A good example of this would be a manufacturer of water pumps. Previously, the water pump company’s business model was selling pumps and success was selling a lot of pumps. But customers don’t really want pumps, they want get water from point A to point B, and then they might also want the water to do things for them, such as cool or power something. Providing an IoT-enabled water pump means you are no longer selling the pump and are instead selling the amount of water pumped, so the customer is paying for the outcome, which also allows them to scale up or scale down as needed.

So, instead of just selling a piece of machinery and calling it a day, using the as-a-service model means the point of sale is not the end of your relationship with your customer, it is the beginning, because you will now have responsibility for the performance and maintenance of the product. This brings new requirements for your company, of course, because you now also have the responsibility for the product’s performance throughout its lifecycle, ensuring its uptime and making better use of manpower when it comes to things like maintenance.

The good news, though, is that if you do this successfully, you will have built a strong relationship with the customer and are better aligned with their needs.

Asset sharing

We have already seen a lot of IoT-enabled asset sharing, whether that’s urban mobility e-scooters or car sharing. The idea is that instead of buying an expensive piece of equipment that the customer may not be able to utilize to its maximum capacity, customers instead share assets, thus reducing costs, increasing efficiency, and often helping to contribute to a more sustainable society.

If we look at cars, sharing this asset makes sense when you consider that 90% of the time your car is sitting in your driveway or in a parking garage, unused. If you apply an IoT asset sharing model, instead of the car sitting around unused for much of the day, you are instead selling the extra capacity back into the market, maximizing the utilization of the product across multiple customers. This results in reduced costs and even faster market penetration.

This same model can be applied to drones, bikes, and even power grids, where excess energy from smart commercial buildings can be sold back into the grid.

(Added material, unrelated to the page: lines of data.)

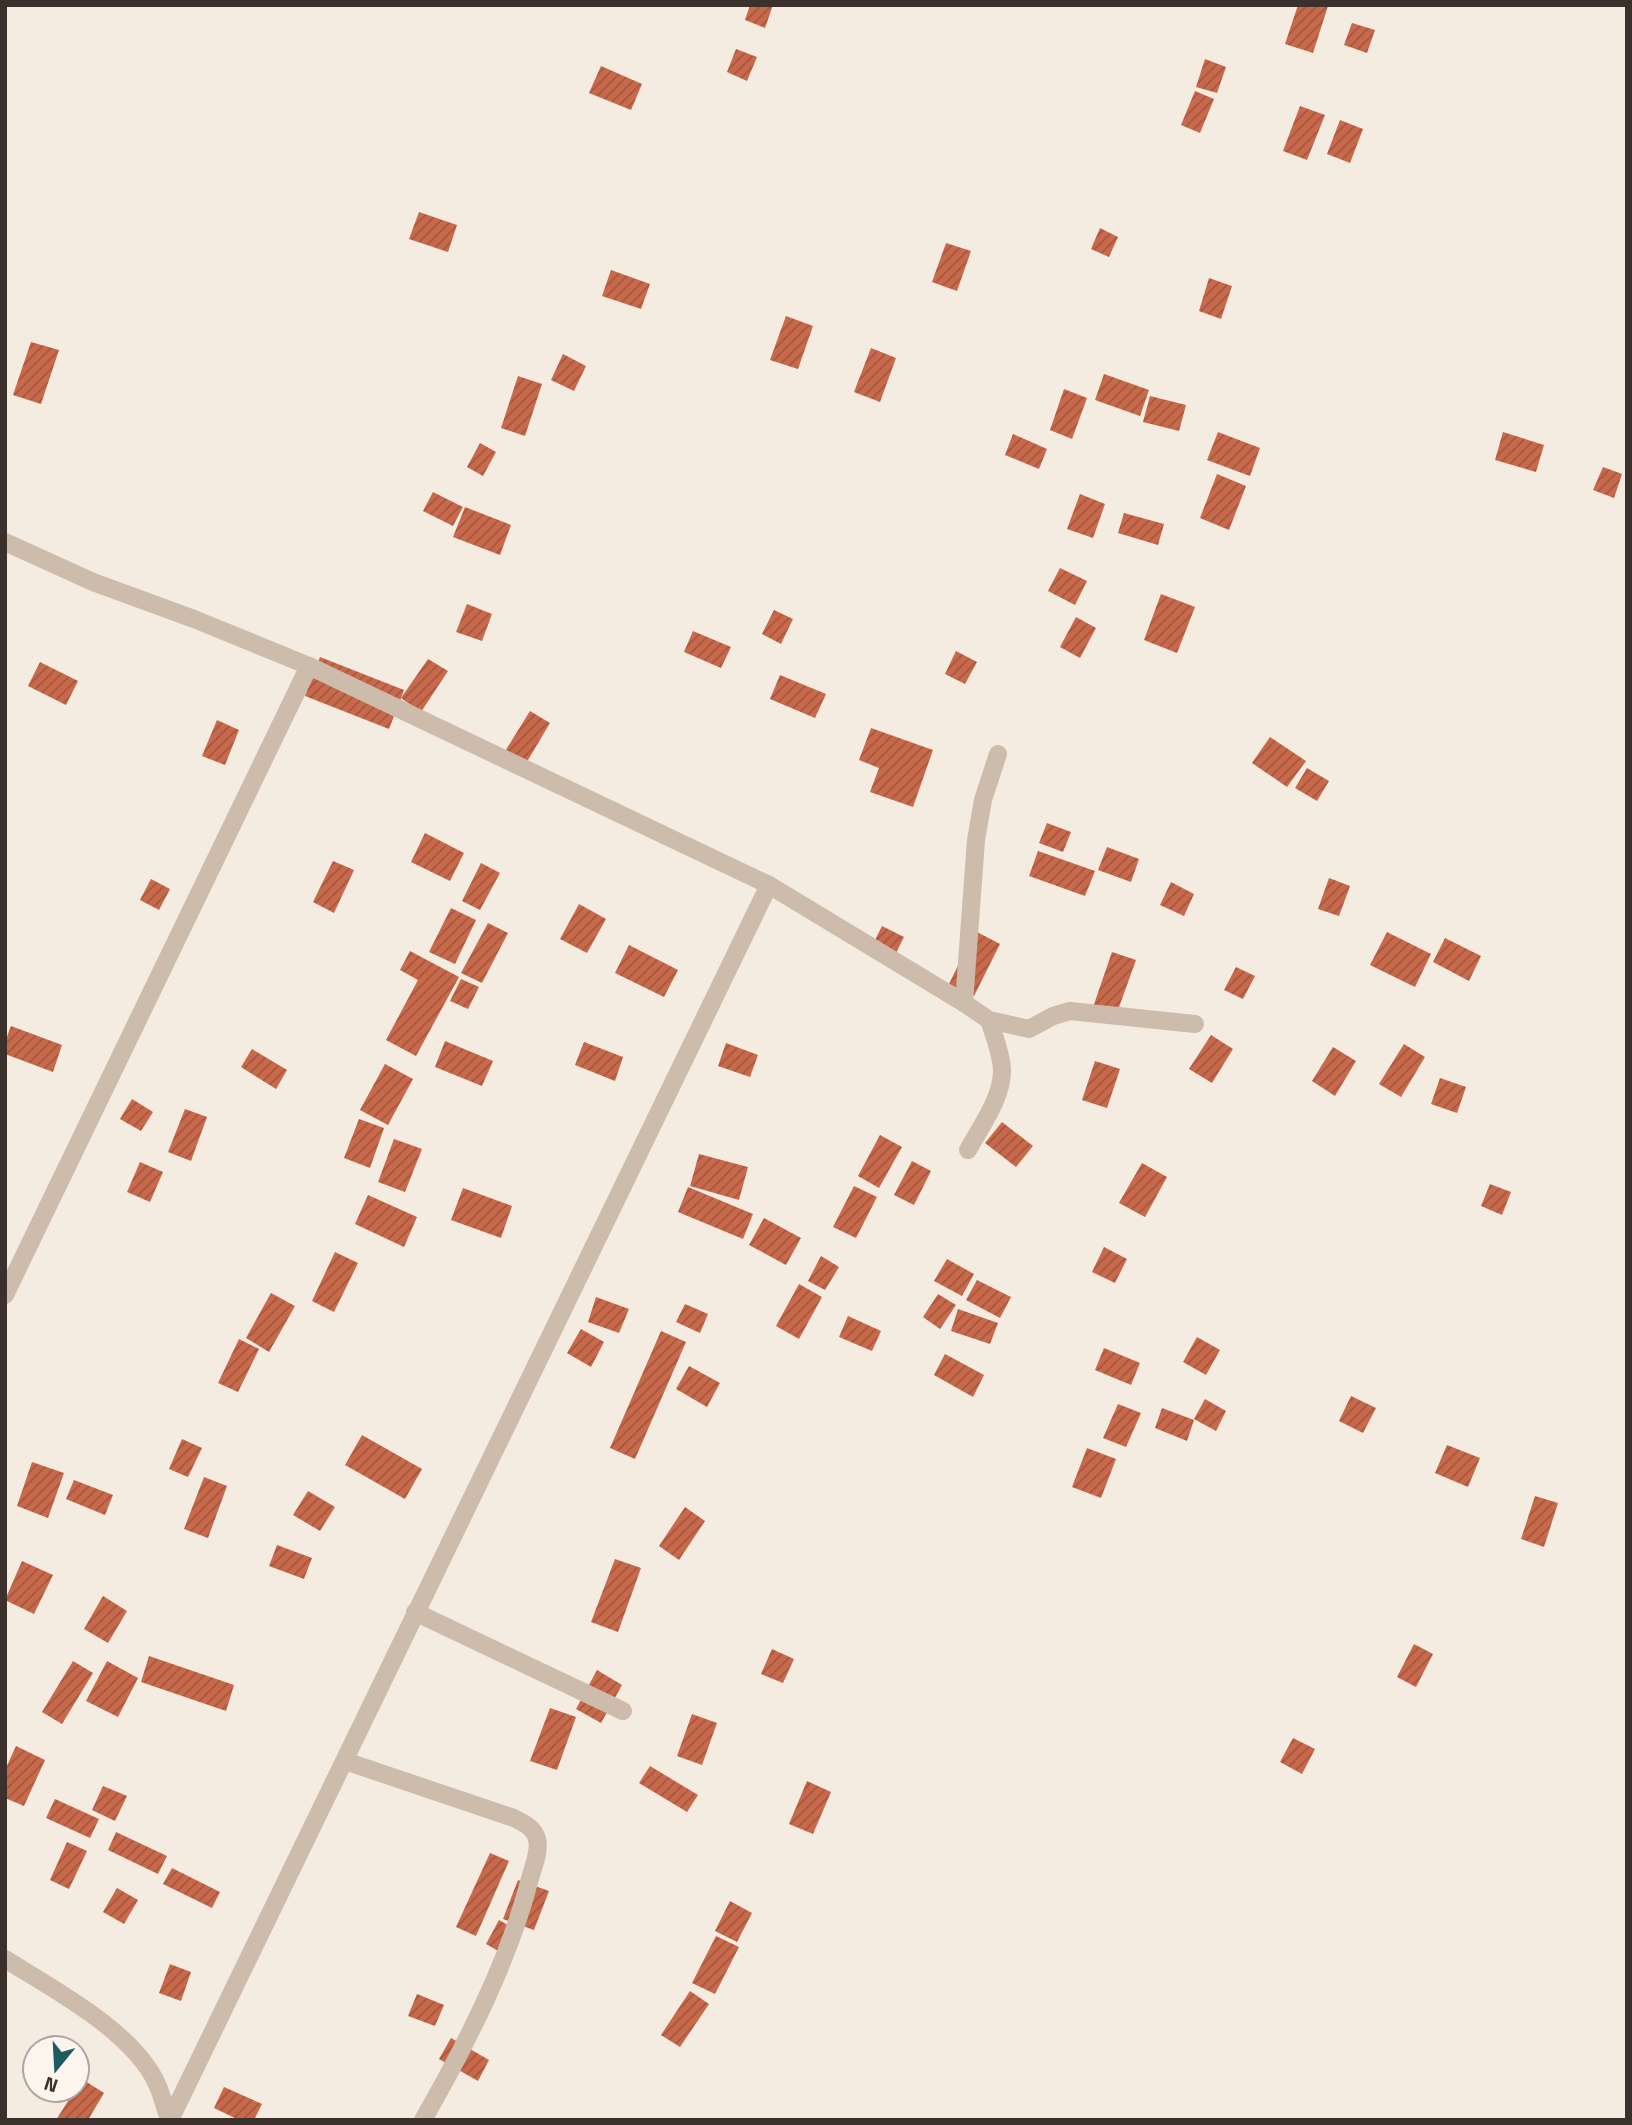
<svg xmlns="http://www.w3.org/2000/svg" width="1632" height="2125" viewBox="0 0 1632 2125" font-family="'Titillium Web',sans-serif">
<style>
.building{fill:url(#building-hatch)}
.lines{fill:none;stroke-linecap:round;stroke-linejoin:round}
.street{stroke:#cdbbac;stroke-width:18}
</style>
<defs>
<pattern id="building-hatch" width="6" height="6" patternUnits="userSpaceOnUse" patternTransform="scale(1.75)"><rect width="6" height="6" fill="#c8694b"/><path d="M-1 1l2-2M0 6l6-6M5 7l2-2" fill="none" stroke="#a4573f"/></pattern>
</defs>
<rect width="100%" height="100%" fill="#f4ebe1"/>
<g class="building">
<polygon points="750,5 773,5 765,28 745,20"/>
<polygon points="1298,5 1328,6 1313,53 1285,44"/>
<polygon points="1352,23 1375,30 1367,53 1344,45"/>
<polygon points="736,49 757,57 747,81 727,72"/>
<polygon points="1205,59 1226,67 1217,93 1196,87"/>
<polygon points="601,66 642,84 631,110 589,93"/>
<polygon points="1195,91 1214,99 1200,133 1181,125"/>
<polygon points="1300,106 1325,115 1307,160 1283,151"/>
<polygon points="1340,120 1363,129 1350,163 1327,154"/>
<polygon points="419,212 457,225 448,252 409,239"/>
<polygon points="1100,228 1118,237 1109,257 1091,249"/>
<polygon points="946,243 971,251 957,291 932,282"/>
<polygon points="611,270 650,284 641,309 602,296"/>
<polygon points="1209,278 1232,286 1221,319 1199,311"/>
<polygon points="786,316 813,326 798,369 770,360"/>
<polygon points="31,342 59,350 41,404 13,395"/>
<polygon points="871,348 896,358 880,402 854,392"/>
<polygon points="563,354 586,366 574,391 551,380"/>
<polygon points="1104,374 1149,390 1140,416 1095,400"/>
<polygon points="518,376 542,384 525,436 501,428"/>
<polygon points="1064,389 1087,398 1072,439 1050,430"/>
<polygon points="1150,396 1186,405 1179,431 1143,422"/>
<polygon points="1218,432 1260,448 1250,476 1207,460"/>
<polygon points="1503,432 1544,445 1536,472 1495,460"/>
<polygon points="1013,434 1047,449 1039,469 1005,455"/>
<polygon points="480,443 496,452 483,476 467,467"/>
<polygon points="1603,467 1622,474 1614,498 1593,490"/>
<polygon points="1217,474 1246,486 1229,530 1200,518"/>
<polygon points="433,492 463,507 453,526 423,511"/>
<polygon points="1080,494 1105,504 1093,538 1067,529"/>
<polygon points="465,507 511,525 500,555 453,537"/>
<polygon points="1124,513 1164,524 1158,545 1118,533"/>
<polygon points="1060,568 1087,581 1075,605 1048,591"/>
<polygon points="1161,594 1195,607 1177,653 1144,640"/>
<polygon points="467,604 492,614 482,641 456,632"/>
<polygon points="774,610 793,619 781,644 762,634"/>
<polygon points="1076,617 1096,628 1080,658 1060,647"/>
<polygon points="693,631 731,647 721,668 684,652"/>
<polygon points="956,651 977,662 965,684 945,674"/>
<polygon points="320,657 404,690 389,729 305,696"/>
<polygon points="428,659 448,671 421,712 401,698"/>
<polygon points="40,662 78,681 66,705 28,686"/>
<polygon points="780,675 826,694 815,718 770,699"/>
<polygon points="530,711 550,723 525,765 504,753"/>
<polygon points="217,720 239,730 225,765 202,756"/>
<polygon points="871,728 933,750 913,807 870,792 879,768 859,760"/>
<polygon points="1270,737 1306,761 1287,787 1252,763"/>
<polygon points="1307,768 1329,781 1317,801 1295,788"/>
<polygon points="1047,823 1071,832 1063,852 1039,843"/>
<polygon points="425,833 464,853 450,881 411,862"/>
<polygon points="1107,847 1139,859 1131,882 1098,870"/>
<polygon points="1038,851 1095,871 1085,896 1029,876"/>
<polygon points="333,861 354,870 334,913 313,902"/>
<polygon points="481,863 500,873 480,910 462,901"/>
<polygon points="1329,878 1350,886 1339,916 1318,909"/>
<polygon points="151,879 170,889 159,910 140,900"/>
<polygon points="1171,882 1194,894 1184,916 1160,905"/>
<polygon points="579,904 606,919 587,953 560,939"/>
<polygon points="451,908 476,920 455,964 429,952"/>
<polygon points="488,923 508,933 482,983 461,973"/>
<polygon points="882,926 904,937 893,959 871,948"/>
<polygon points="975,931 1000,944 974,996 949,984"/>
<polygon points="1387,932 1431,954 1415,987 1370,965"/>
<polygon points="1445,938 1481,956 1469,981 1433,962"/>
<polygon points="629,945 678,970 664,997 615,973"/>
<polygon points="410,951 459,977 416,1056 386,1040 418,980 400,970"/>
<polygon points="1112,952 1136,960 1114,1021 1091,1013"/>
<polygon points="1236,967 1255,976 1243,999 1224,990"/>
<polygon points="461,979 479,987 468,1009 450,1001"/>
<polygon points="11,1026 62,1045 53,1072 5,1054 5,1042"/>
<polygon points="1211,1035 1233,1049 1212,1083 1189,1069"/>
<polygon points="445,1041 493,1061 482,1086 435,1067"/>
<polygon points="584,1042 623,1057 615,1081 575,1065"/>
<polygon points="726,1043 758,1055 750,1077 718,1066"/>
<polygon points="1404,1044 1425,1057 1401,1097 1379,1084"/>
<polygon points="1333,1047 1356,1061 1335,1096 1312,1081"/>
<polygon points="252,1049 287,1070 276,1089 241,1067"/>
<polygon points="1095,1061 1120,1069 1107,1108 1082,1100"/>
<polygon points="385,1064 413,1079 388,1125 360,1110"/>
<polygon points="1440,1078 1466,1087 1457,1113 1431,1104"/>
<polygon points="132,1099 153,1112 141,1131 120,1119"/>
<polygon points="185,1109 207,1117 191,1161 168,1152"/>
<polygon points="359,1119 384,1128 370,1168 344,1158"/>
<polygon points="1002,1122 1033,1146 1016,1167 985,1143"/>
<polygon points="880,1135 902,1147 879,1188 858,1176"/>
<polygon points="394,1139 422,1149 405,1192 378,1182"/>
<polygon points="699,1154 748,1167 739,1200 690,1186"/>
<polygon points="912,1161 931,1171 914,1205 894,1195"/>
<polygon points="140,1162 163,1172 150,1202 127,1192"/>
<polygon points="1142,1163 1167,1177 1145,1217 1119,1203"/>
<polygon points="1490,1184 1511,1192 1502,1215 1481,1206"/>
<polygon points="854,1186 877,1197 856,1238 833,1227"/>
<polygon points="688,1187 753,1214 743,1239 678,1212"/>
<polygon points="463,1188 512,1206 501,1238 451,1220"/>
<polygon points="368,1195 417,1217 404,1247 355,1224"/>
<polygon points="764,1218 801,1238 786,1265 749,1245"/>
<polygon points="1104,1247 1127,1259 1115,1283 1092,1272"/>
<polygon points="335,1252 358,1263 334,1312 312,1301"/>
<polygon points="821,1256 839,1267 825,1290 808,1281"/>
<polygon points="947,1259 974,1274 962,1296 934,1281"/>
<polygon points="977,1280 1011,1297 1000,1318 966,1300"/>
<polygon points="799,1284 822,1297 799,1339 776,1326"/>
<polygon points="271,1293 295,1306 269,1352 246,1338"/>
<polygon points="938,1294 956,1305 940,1329 923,1317"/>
<polygon points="596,1297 629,1309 619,1333 588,1322"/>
<polygon points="685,1304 708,1314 700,1333 676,1322"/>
<polygon points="958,1309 998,1323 990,1344 951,1331"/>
<polygon points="848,1316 881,1331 872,1351 839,1337"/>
<polygon points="581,1329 604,1342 591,1367 567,1353"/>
<polygon points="661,1331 686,1342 635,1459 610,1448"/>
<polygon points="1197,1337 1220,1350 1206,1375 1183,1362"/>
<polygon points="239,1339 259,1349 238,1392 218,1383"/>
<polygon points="1104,1348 1140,1363 1131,1385 1095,1370"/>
<polygon points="945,1354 984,1375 973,1397 934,1375"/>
<polygon points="689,1366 720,1383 707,1407 676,1389"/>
<polygon points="1351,1396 1376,1408 1363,1433 1339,1421"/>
<polygon points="1205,1399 1226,1411 1216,1431 1194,1419"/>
<polygon points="1118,1404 1141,1413 1126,1447 1103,1438"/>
<polygon points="1162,1408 1194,1420 1187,1441 1155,1428"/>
<polygon points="362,1435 422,1469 405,1499 345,1465"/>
<polygon points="182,1439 202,1448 188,1477 169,1469"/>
<polygon points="1447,1445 1480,1458 1468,1487 1435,1473"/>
<polygon points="1087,1448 1116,1459 1101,1498 1072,1487"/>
<polygon points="32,1462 64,1473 48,1518 17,1506"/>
<polygon points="204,1477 227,1486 208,1538 184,1529"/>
<polygon points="74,1480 113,1495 105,1515 66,1499"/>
<polygon points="308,1491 335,1507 320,1531 293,1515"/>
<polygon points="1535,1496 1558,1503 1544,1547 1521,1539"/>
<polygon points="685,1507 705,1521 679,1560 659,1546"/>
<polygon points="277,1545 312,1558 304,1579 269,1566"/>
<polygon points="615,1559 641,1568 618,1632 591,1622"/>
<polygon points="22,1561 53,1575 34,1614 5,1600"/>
<polygon points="103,1596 127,1611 108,1643 84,1629"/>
<polygon points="1414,1644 1433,1654 1416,1687 1397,1677"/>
<polygon points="772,1649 794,1659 783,1683 761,1674"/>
<polygon points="149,1656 234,1685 226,1711 141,1682"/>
<polygon points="73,1661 93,1673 62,1724 42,1712"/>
<polygon points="107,1661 138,1678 118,1717 86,1701"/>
<polygon points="597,1670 622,1685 601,1723 576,1709"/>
<polygon points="550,1708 576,1717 557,1770 530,1761"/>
<polygon points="692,1714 717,1723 702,1765 677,1756"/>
<polygon points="1293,1738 1315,1749 1302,1774 1280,1762"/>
<polygon points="16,1746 45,1760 24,1806 5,1798 5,1770"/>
<polygon points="650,1766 698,1795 687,1812 639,1783"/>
<polygon points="807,1781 831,1792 813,1834 789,1824"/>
<polygon points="103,1786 127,1796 115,1821 92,1810"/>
<polygon points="55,1799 99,1819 90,1838 46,1818"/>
<polygon points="116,1832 167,1856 158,1874 108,1850"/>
<polygon points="67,1842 87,1851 69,1889 50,1880"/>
<polygon points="490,1853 509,1861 476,1936 456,1927"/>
<polygon points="172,1868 220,1892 212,1908 163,1884"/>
<polygon points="518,1880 549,1891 534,1930 503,1919"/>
<polygon points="117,1888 138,1900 124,1924 103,1912"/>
<polygon points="730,1901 752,1913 737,1942 715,1931"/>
<polygon points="499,1920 522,1933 509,1957 486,1944"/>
<polygon points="716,1936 739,1947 715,1994 692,1983"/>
<polygon points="170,1964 191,1972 181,2001 159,1993"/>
<polygon points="690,1991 709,2004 680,2047 661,2035"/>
<polygon points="417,1994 444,2005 435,2026 408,2016"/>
<polygon points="451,2038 489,2060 478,2081 439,2059"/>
<polygon points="82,2079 104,2093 88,2120 56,2120 75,2090 77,2090"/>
<polygon points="224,2087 262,2104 254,2120 239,2120 214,2108"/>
</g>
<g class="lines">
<g class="street">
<polyline points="5,542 93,582 194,619 309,666 769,885 964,1003 989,1020 1029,1029 1053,1016 1070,1011 1195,1024"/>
<polyline points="964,1003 976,840 983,800 998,754"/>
<path d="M968,1150C981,1126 1003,1097 1002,1069C1001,1052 994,1036 989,1020"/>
<polyline points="5,1295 309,666"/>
<polyline points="415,1612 623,1711"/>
<path d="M345,1761L514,1818C523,1823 534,1827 537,1839C540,1850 534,1865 531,1875C509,1961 467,2043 423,2120"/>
<path d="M5,1959C53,1989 133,2031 157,2084C162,2095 165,2108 169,2120"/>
<polyline points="170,2120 769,885"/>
</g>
</g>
<rect width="1632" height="2125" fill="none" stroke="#3b302b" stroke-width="14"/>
<g transform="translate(56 2069) rotate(198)"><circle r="33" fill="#fbf5ee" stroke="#aea6a0" stroke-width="2"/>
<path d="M0-5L12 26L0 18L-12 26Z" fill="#1f5a5e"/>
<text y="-10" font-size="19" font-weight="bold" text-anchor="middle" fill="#3b302b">N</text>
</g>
</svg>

Of course, this model means changing behaviors, because a lot of people still want their ‘own’ car or their ‘own’ bicycle – but in cities in particular, asset sharing is taking off. Residents don’t want or need the hassle of maintaining a car in an urban environment, where parking is scarce, the value depreciates quickly, and there often isn’t a daily need to drive.

 

While all three of these models are related, they each have individual strengths, as well as some challenges. All of them can be – and are already being – applied to any number of business models. The key to understanding how IoT business models can be implemented for monetization is to look at your business from a fresh perspective, from a different angle. Where can you tweak your business model so that IoT not only streamlines processes but also generates new and often steady and sustainable revenues for your company, keeping you one step ahead of the competition and your eyes firmly on the swiftly evolving future?